Nancy Holt, Western Graveyards, 1968 (above)
“Nancy Holt’s Western Graveyards is an anthropological inventory of 60 photos she took of burial grounds in Virginia City, Nevada and Lone Pine, California. The work was created in 1968 during her formative and revelatory first trip west with Robert Smithson and Michael Heizer, at a seminal moment for the development of Land and Conceptual Art in the US, and it reflects her ongoing interest in human interventions in the landscape. These images of burial grounds bring back to mind the first pages of Karl Ove Knaussgard’s My Struggle, in which he discusses human nature’s inexplicable tendency to hide death and to lower it into the ground. “A town that does not keep its dead out of sight, that leaves people where they died, on highways and byways, in parks and parking lots, is not a town but a hell…”

Anne Collier, Woman With a Camera, 2015
"Anne’s work is faceted like a prism. A woman takes a photo of a woman taking a photo of a woman taking a photo of the photo of the woman taking a photo by the woman who takes the photo."

Pamela Rosenkranz, Firm Being (Solar Beige), 2009
“I’ve been following Pamela Rosenkranz’s work since her first show in Venice, at the Swiss Institute (where she actually showed these rubber-filled bottles too), all the way through to the Venice Biennale representing Switzerland this past year. I was fortunate to work with her when she took part in our project Elevation1049, where she also worked with this skin-toned rubber. These bottles make me think of displaced utopias and the commodification of water, and its traces in transport. It's a subject that interests me, with water being our next oil, as we can already see in California.”

Servane Mary, Untitled (Woman and child on a Horse), 2015
“Servane Mary’s found photograph of a woman from the mid-west on a horse turns sculptural by sheer rotation of the acetate, making me think about photography as form.

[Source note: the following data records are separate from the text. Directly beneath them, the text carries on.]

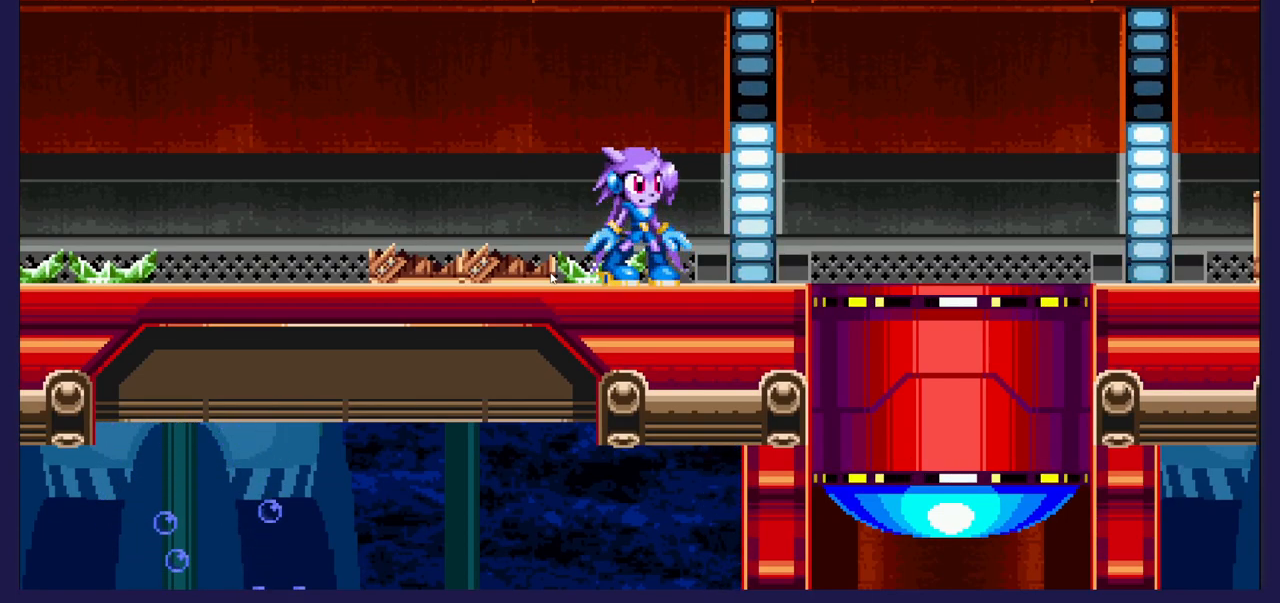
{"buttons": [], "left_stick": "center", "events": [[67, "START", "down"], [217, "START", "up"]]}
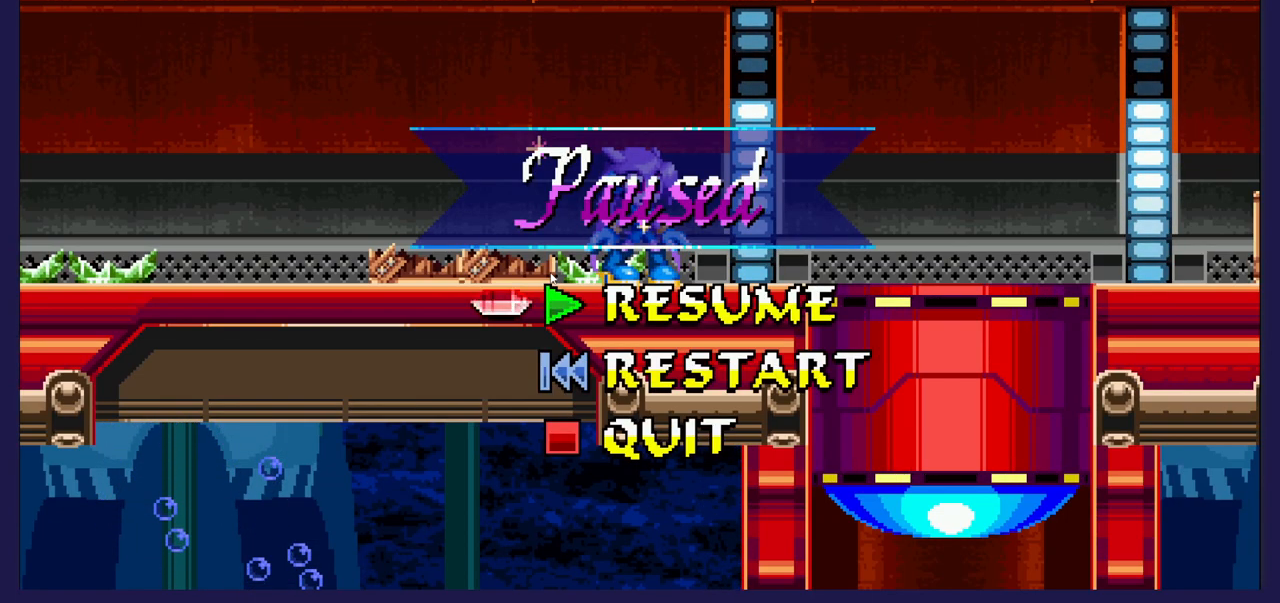
{"buttons": ["START"], "left_stick": "center", "events": [[100, "DPAD_DOWN", "down"], [217, "DPAD_DOWN", "up"], [433, "START", "down"]]}
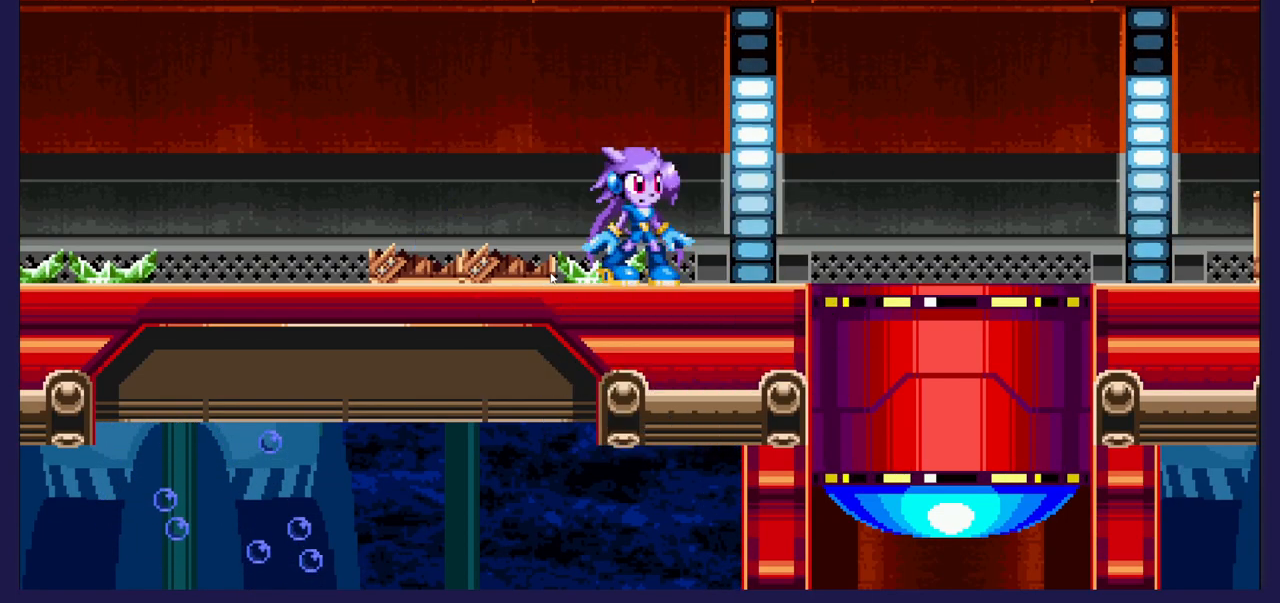
{"buttons": ["START"], "left_stick": "center", "events": [[100, "START", "up"], [417, "START", "down"]]}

Servane is an artist working not only with material, but with her voice, too, as part of the sound group Les Cornichons.” 

Roni Horn, Untitled ("Here I feel movement without definition, without edges. The stones go by like the hours"), 2016
“Roni Horn’s glass works resonate with me in that their sheer weight reflects the unfathomable concept of water and of sky, and its mistaken notion of weightlessness. Her work is equally powerful as it is romantic, as she is.”

Barbara Bloom, Lolita Carpet, 1999
"I wasn't familiar with Bloom's work, but her depiction of the Lolita book cover brought to mind a book I read of collected stories by The Olympia Press; a revolutionary Paris-based small publishing house which was known for printing books "not to be sold in the USA & UK" due to their erotic and avant-garde literary fiction. The first books they published were the first editions of Nabokov's Lolita, William S Burroughs' Naked Lunch, Henry Miller's The Rosy Crucifixion and Georges Bataille's The Story of O."

Sarah Morris, Dr Caligari, 2016
“Sarah’s Dr. Caligari wall piece feels like a turn in a new direction with her work, where the brain-mapping is in motion; its grids and precision are elemental, yet in movement as if recordings of sound bites, potential conversations being transcribed in her electrifying colours. The work takes its name from the influential 1920s German Expressionist silent film, The Cabinet of Dr. Caligari, where authority is deeply questioned and rendered graphically as twisted." 

Isa Genzken, Monterosso, 1990
“I recently met Isa Genzken in Berlin, and I find her practice a constant inspiration through form and material and attitude. Isa’s cement sculpture, I believe, is an unrealised proposal for a large-scale monumental sculpture. Unrealised projects are the ones I’m more interested in."

Frieze New York is on display at Randall's Island Park, New York until May 8th, 2016.